## [What you need to do]
Could you filter the records below and return each line that holds "bedeutet"?

## [Data provided]
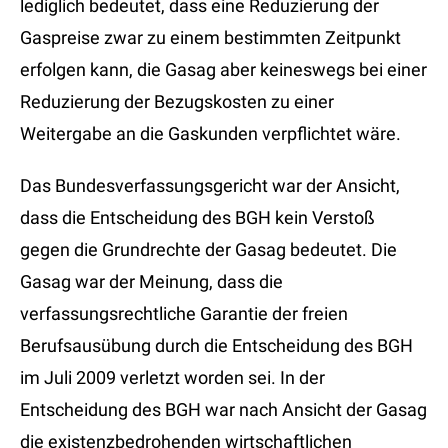
lediglich bedeutet, dass eine Reduzierung der
Gaspreise zwar zu einem bestimmten Zeitpunkt
erfolgen kann, die Gasag aber keineswegs bei einer
Reduzierung der Bezugskosten zu einer
Weitergabe an die Gaskunden verpflichtet wäre.
Das Bundesverfassungsgericht war der Ansicht,
dass die Entscheidung des BGH kein Verstoß
gegen die Grundrechte der Gasag bedeutet. Die
Gasag war der Meinung, dass die
verfassungsrechtliche Garantie der freien
Berufsausübung durch die Entscheidung des BGH
im Juli 2009 verletzt worden sei. In der
Entscheidung des BGH war nach Ansicht der Gasag
die existenzbedrohenden wirtschaftlichen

## [Output of the exercise]
lediglich bedeutet, dass eine Reduzierung der
gegen die Grundrechte der Gasag bedeutet. Die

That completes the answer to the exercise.